What you have to do ::
Your answer must consist of exactly the lines below, starting with the line with "neck: (367, 310)" and going on through the line with "left shoulder: (528, 463)", and nothing else.

(Beginning of Records for this exercise)

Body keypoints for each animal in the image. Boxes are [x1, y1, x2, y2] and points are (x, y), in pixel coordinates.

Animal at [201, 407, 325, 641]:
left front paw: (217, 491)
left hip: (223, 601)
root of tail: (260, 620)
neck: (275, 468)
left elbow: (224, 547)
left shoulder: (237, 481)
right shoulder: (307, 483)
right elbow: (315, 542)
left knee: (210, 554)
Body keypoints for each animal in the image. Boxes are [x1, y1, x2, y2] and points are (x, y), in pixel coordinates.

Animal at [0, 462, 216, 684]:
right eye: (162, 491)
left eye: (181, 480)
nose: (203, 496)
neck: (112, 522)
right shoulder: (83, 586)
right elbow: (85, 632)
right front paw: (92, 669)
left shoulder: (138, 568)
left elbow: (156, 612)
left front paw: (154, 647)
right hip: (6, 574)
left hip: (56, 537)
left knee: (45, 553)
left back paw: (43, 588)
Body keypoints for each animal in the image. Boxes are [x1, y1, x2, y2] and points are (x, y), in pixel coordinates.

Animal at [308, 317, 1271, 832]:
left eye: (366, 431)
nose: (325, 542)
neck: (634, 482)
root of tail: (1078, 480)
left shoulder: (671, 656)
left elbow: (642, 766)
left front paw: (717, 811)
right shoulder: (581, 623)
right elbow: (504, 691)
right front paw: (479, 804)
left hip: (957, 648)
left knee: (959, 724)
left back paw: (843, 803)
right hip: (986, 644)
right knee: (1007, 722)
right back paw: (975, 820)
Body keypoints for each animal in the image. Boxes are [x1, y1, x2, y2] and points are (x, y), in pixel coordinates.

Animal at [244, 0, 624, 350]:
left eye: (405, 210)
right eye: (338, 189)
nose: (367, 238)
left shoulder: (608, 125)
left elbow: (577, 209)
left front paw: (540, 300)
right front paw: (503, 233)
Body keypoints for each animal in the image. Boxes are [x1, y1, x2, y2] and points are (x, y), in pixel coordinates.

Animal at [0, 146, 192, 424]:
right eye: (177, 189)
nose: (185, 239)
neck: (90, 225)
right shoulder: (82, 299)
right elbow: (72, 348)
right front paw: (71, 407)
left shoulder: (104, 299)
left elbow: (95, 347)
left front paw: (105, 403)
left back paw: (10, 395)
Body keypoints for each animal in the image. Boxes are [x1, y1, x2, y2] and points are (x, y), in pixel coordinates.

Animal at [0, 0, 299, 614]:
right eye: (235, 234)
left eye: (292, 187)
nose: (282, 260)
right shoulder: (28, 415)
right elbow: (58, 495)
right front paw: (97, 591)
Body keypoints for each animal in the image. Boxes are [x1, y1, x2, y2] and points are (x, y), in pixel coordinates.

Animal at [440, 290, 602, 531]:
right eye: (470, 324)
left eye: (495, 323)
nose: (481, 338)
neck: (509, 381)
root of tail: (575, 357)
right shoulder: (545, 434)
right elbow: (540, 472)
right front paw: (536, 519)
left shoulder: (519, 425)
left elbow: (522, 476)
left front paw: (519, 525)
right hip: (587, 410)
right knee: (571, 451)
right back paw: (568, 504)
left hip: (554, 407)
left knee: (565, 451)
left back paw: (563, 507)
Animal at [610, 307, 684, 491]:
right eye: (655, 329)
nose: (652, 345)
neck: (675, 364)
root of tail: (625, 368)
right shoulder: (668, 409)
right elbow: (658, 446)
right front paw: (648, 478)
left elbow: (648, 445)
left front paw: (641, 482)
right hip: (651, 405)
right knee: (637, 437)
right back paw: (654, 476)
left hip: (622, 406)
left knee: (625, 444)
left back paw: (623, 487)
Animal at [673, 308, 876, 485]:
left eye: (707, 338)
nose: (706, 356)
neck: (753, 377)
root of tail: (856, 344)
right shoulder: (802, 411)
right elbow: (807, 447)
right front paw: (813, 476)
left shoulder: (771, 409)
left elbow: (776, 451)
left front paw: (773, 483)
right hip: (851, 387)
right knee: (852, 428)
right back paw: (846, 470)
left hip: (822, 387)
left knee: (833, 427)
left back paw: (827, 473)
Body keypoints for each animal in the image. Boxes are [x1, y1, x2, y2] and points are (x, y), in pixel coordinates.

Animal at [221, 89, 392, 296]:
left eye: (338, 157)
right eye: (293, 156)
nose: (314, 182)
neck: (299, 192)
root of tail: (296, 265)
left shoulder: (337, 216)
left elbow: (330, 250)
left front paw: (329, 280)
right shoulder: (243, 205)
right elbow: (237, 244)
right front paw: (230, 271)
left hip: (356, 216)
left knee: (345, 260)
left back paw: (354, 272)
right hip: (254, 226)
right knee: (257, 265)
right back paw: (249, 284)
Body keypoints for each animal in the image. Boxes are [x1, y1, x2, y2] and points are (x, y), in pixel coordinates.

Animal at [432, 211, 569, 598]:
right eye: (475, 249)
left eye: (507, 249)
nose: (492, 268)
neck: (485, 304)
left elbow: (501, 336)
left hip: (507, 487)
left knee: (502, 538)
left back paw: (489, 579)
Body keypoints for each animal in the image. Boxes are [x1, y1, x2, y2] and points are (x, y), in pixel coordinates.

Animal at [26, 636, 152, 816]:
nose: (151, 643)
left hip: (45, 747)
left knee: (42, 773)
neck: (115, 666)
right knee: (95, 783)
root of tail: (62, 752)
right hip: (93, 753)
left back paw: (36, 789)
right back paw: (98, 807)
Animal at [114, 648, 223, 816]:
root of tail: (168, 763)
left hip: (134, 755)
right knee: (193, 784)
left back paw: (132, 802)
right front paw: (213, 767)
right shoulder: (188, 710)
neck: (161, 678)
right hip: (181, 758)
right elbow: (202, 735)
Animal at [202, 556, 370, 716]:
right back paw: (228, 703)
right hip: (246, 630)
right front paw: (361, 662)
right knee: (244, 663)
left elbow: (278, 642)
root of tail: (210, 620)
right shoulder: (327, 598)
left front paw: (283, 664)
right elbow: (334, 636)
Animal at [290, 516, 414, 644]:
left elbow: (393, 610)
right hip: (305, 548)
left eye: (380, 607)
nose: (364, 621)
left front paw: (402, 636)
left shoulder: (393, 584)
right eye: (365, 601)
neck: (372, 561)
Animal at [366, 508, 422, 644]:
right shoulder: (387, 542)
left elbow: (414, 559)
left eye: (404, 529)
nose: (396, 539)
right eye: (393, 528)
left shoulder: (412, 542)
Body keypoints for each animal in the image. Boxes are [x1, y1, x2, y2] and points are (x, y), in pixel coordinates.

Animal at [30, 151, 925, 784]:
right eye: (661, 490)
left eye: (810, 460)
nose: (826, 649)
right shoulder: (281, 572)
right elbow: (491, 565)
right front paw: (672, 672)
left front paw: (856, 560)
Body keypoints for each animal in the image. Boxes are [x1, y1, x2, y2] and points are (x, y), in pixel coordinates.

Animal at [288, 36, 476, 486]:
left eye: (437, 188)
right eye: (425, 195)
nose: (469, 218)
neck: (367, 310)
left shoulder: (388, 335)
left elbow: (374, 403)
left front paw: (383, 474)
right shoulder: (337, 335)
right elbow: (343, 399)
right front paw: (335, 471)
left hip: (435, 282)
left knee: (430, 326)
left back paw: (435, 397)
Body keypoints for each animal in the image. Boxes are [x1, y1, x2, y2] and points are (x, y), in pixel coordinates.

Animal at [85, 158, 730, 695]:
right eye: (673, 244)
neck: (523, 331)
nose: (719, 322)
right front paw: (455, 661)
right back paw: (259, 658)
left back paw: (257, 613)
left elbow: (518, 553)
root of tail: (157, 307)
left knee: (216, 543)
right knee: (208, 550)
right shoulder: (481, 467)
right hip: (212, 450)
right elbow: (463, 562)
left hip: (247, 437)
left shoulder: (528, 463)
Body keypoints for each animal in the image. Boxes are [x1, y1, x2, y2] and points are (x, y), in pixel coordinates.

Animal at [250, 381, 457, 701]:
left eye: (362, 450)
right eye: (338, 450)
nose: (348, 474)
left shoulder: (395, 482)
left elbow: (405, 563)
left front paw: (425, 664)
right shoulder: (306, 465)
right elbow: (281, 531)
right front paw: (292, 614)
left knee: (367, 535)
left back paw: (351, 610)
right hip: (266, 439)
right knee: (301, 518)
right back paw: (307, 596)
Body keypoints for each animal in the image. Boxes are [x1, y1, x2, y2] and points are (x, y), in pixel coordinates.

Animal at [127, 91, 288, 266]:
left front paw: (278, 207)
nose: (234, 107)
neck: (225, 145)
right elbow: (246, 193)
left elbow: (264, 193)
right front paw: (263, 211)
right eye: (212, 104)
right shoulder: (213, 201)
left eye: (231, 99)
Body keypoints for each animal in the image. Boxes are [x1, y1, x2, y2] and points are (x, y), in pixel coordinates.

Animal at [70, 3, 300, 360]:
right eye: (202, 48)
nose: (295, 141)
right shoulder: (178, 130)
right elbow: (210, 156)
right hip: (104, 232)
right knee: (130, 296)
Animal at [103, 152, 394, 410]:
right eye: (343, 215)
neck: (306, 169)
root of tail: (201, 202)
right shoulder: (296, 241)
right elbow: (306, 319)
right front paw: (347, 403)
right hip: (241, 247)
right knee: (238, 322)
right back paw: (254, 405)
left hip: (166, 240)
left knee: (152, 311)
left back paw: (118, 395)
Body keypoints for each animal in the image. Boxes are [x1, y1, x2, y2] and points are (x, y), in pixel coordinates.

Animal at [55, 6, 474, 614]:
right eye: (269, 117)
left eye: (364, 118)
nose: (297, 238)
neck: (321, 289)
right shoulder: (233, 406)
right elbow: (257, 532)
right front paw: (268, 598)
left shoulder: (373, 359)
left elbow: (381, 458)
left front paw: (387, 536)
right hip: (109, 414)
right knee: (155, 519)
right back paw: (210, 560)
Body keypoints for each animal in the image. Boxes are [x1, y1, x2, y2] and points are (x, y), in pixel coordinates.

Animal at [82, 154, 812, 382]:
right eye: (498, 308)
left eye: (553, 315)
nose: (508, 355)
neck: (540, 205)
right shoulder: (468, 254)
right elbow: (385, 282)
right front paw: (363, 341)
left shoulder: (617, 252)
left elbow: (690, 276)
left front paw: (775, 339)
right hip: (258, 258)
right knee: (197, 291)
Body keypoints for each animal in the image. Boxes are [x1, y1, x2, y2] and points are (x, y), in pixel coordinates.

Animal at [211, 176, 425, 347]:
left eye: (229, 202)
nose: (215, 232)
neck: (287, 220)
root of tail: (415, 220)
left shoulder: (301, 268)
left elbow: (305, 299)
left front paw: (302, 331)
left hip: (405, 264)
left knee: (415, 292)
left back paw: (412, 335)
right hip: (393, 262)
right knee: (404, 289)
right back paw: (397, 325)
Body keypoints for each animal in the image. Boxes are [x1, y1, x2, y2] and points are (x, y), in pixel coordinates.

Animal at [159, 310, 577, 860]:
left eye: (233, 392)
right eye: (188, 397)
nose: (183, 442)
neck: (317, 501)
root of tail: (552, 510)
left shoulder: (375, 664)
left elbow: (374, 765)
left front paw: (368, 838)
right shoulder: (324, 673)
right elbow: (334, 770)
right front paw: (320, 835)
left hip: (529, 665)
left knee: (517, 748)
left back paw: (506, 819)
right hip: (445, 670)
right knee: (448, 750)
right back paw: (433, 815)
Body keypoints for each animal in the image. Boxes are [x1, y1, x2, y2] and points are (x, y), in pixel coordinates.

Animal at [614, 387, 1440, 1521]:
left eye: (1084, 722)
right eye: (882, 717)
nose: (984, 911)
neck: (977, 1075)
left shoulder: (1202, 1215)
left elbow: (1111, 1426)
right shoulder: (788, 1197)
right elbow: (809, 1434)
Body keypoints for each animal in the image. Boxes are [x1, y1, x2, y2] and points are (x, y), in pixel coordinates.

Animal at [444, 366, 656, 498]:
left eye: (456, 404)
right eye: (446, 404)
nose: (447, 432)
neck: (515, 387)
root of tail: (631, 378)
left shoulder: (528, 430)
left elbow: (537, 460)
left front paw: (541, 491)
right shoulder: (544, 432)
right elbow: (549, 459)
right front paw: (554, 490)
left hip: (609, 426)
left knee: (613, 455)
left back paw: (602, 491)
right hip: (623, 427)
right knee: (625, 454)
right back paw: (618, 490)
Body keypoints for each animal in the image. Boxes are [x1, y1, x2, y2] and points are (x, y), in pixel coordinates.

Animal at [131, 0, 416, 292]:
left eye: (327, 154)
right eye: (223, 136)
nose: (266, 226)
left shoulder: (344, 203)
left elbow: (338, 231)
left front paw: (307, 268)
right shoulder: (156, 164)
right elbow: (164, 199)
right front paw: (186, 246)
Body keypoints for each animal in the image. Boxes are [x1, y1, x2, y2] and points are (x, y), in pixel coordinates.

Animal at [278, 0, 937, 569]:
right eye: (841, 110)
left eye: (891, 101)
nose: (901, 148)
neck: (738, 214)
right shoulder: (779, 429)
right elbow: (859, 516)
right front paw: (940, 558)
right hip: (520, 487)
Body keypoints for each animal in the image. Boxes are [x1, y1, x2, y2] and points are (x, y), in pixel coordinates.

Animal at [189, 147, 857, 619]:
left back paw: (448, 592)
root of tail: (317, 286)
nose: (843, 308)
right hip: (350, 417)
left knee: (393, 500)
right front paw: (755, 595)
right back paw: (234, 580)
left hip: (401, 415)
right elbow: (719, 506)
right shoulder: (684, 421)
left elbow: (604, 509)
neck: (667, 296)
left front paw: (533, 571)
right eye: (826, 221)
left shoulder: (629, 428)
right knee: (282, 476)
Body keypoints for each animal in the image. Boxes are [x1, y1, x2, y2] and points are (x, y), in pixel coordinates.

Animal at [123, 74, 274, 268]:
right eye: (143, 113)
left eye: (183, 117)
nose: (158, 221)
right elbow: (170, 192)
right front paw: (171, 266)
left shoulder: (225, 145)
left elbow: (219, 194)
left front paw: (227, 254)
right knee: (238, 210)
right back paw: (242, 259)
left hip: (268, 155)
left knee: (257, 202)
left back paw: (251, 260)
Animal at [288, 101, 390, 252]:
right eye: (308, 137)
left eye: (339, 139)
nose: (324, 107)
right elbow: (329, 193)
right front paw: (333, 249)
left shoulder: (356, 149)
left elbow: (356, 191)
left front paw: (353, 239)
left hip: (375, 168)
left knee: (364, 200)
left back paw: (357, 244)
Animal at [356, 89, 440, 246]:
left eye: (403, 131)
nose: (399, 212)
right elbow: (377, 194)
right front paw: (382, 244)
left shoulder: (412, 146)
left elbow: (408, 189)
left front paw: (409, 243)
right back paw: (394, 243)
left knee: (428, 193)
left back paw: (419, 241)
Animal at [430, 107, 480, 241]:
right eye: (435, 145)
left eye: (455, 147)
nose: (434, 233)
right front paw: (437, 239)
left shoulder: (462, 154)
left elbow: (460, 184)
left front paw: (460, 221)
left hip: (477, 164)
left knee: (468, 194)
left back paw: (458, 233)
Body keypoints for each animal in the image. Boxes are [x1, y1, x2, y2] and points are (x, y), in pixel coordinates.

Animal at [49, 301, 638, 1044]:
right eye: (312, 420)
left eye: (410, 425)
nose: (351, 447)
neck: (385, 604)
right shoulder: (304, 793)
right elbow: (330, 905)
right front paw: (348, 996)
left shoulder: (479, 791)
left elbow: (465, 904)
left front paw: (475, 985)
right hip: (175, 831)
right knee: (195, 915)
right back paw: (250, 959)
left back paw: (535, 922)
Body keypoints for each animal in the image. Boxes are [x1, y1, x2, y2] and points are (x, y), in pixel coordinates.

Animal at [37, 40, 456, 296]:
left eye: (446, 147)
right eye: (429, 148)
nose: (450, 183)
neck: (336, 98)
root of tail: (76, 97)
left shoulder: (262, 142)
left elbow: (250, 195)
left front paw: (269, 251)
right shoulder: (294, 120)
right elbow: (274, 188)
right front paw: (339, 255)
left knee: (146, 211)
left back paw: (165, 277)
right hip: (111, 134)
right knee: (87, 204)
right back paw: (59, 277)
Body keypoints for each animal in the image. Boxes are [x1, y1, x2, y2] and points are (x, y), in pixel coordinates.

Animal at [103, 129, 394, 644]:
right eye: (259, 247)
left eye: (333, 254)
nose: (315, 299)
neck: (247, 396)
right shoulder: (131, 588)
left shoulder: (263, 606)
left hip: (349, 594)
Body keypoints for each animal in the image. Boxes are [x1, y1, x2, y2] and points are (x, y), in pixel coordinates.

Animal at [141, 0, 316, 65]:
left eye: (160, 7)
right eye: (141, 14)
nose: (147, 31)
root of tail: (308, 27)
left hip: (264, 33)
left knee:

(End of Records for this exercise)

Response area ::
neck: (367, 310)
left shoulder: (388, 335)
left elbow: (374, 403)
left front paw: (383, 474)
right shoulder: (337, 335)
right elbow: (343, 399)
right front paw: (335, 471)
left hip: (435, 282)
left knee: (430, 326)
left back paw: (435, 397)
Body keypoints for each animal in the image. Boxes are [x1, y1, x2, y2] and points are (x, y), in pixel coordinates.

Animal at [85, 158, 730, 695]:
right eye: (673, 244)
neck: (523, 331)
nose: (719, 322)
right front paw: (455, 661)
right back paw: (259, 658)
left back paw: (257, 613)
left elbow: (518, 553)
root of tail: (157, 307)
left knee: (216, 543)
right knee: (208, 550)
right shoulder: (481, 467)
right hip: (212, 450)
right elbow: (463, 562)
left hip: (247, 437)
left shoulder: (528, 463)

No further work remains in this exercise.